I love your reverse engineering idea. This is a lot of fun and I find myself looking at furniture everywhere and examining the joinery or curves. Could be an exhaustive topic!

By they way, I agree with the wine barrel suggestion. I actually saw a chair like this in a Tuscan winery and that is how they made it.


----------



## LeeJ (Jul 4, 2007)

I'll have to agree Dan, it has all the signs of having been made from a barrel.

Neat Chair.

Lee


----------



## DanYo (Jun 30, 2007)

I never saw the barrel idea, but have to agree. .... Big curved boards

I'm visualizing another one in quartersawn white oak, shellac, maybe some turquiose pendants or something. Big steel rivets. Perhaps less or differently curved. Fringe ? I already have some big antique tacks. Wouldn't take much leather. My son might like it …. hhhmmmmm.


----------



## SawDustnSplinters (Jan 18, 2008)

Oak would be a good choice because of it's strength, if you can not find a nice old oak barrel to use. There was another vendor who use to wholesale to NapaStyle.com about the same time I did and all his line was created from reclaimed wine barrels. You could steam bend the parts to that curve or any curve you wish. Since Oak is rich in tannins, and if you wanted to replicate the charred look… you could soak some rusty iron in vinegar and make "Liguid Nightmare" and then paint the oak (do not get none on you, I did…  ), which will react with the tannins and turn the oak to a grey to black shade kind of like old weathered wood. I use to take a wire wheel brush on a drill and remove some of the soft grain between the annual rings before I painted it with the mixture, made it look like real old weathered wood. I was running out of barnwood and needed a backup. Also a matching curved arm rest (with a goblet holder) would be cool…lots of cool ideas are coming to mind…. Perhaps extending the back posts higher and criss-crossing them to the centerline to match the crossing on the legs and put in a comfortable back rest with hides or leather.

Be Well


----------



## DanYo (Jun 30, 2007)

wonder what would be a good seat height ? My son is about 5' 6" .... His wife is 6' ...


----------



## hObOmOnk (Feb 6, 2007)

Dan:

It's a barrel stave chair.

Here's a source for used Kentucky bourbon barrel staves: http://www.kentuckybarrels.com/barrelstaves.html


----------



## SawDustnSplinters (Jan 18, 2008)

Hey Dan….18 inches is a good standard height for a chair, might could go 17 inches….also I have a whole lot of scrap pieces of good cowhides if you need a piece….

Be well…


----------



## DanYo (Jun 30, 2007)

Thanks Frank and Randall !

The website for the oak looks awesome. I'm sure I'll order the wood from there.

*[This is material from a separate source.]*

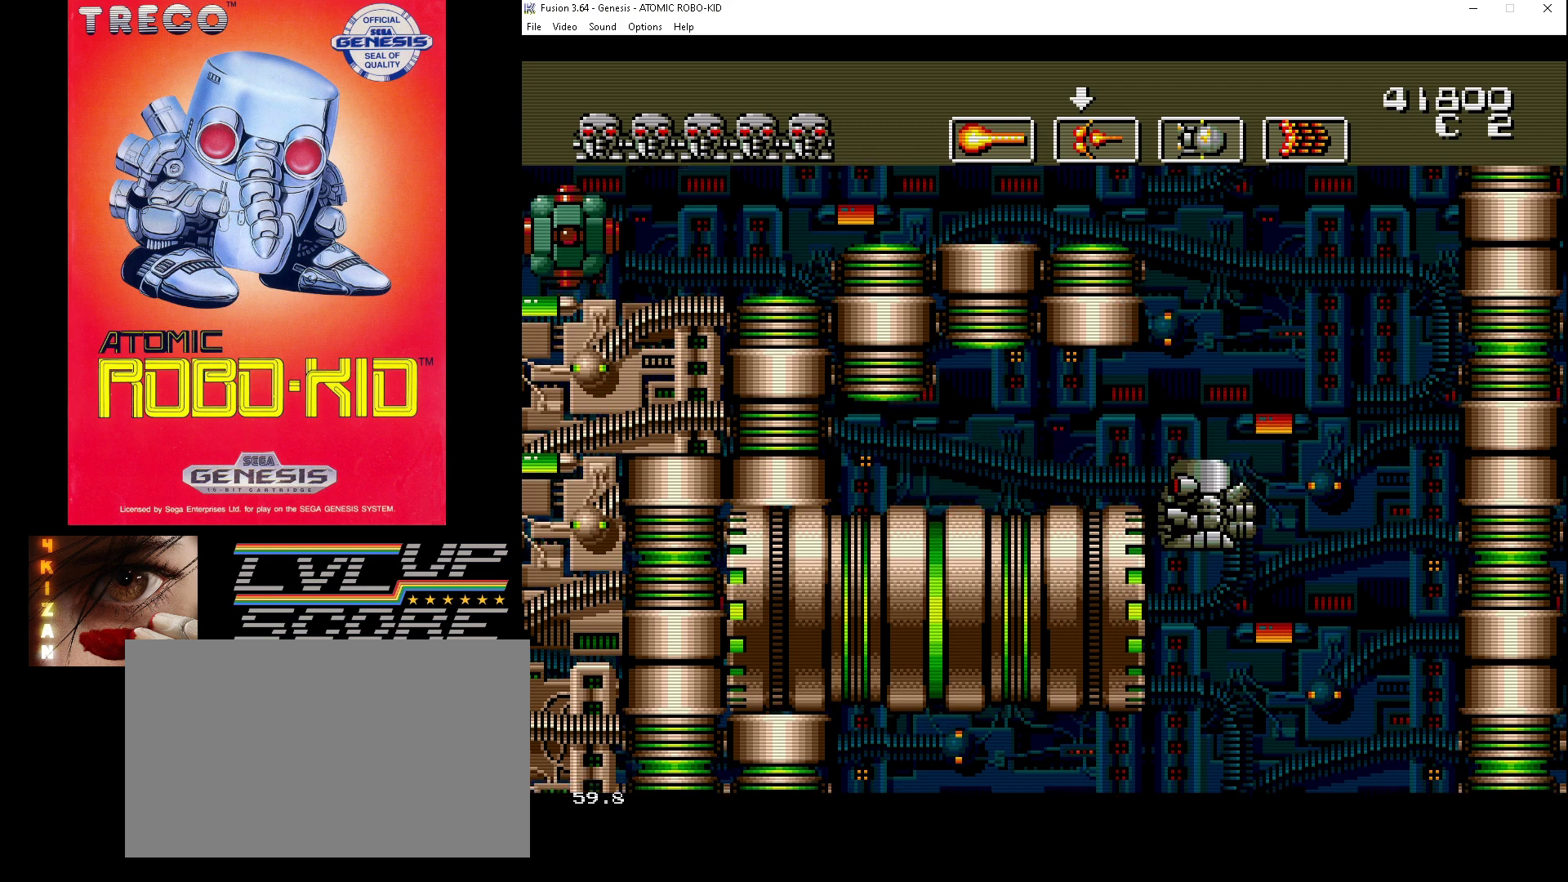
{"buttons": ["DPAD_DOWN", "DPAD_RIGHT"], "events": [[33, "DPAD_RIGHT", "down"]]}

Will take you up on the offer. What size does it look like to you ?

Regards

DAN

bet the wood will really pop with seedlac and dark wax


----------



## SawDustnSplinters (Jan 18, 2008)

Hey Dan….the seat actually looks to be around the size of a small cowhide pillow, around 14". If you want to increase the size of the seat then place your X-brace joinery on the legs a little lower, a comfortable seat IMHO is around 18"x18"....

http://www.allthingsrustix.com/images/scrap-hides.jpg


----------



## hObOmOnk (Feb 6, 2007)

Darn you Dan:

Every time I look at my stash of barrel staves in my shop, I see the ghost of that chair.
When I get caught up on orders, I'll make one just to get it out of my system.

Seriously though, I think it would make for a compelling design.


----------



## jeanmarc (Mar 23, 2008)

*Cool looking chair.*


----------



## DanYo (Jun 30, 2007)

got a shipping quote for some wine barrel staves

shipping on 30 staves is 20.00, and 10 is $14.00

really not too bad.

Kentucky bourbon barrel staves: http://www.kentuckybarrels.com/barrelstaves.html

I debating on ordering 30 staves for 90 bucks. That way I can pick out the best boards with the most quartersawn white oak figure.

Frank is shipping a cool cow hide my way, should get it any day.

Hide is the black and white one.


----------



## DanYo (Jun 30, 2007)

Frame design inspired by another artist. It is not a direct copy, but a frame inspired by his design idea. I got his permission before borrowing it for my work.



This is my Autocad 14 design for the haunted forest series tiles. Quartersawn bookmatched white oak … hmmm

Below is my inspiration


----------



## trifern (Feb 1, 2008)

Cool stuff Dan. I look forward to following your project in reverse, although it looks like forward thinking to me.


----------



## DanYo (Jun 30, 2007)

finally getting back to the this project ! allot of things have happened since this original blog and project was put off but not forgotten. ,,, almost three years. Still have the leather and my son,wife and two boys have moved to Ohio and only live a few minutes away. They are in need of a chair. Maybe I could use some of my iron clavos hmmmm. 5/1/2011


----------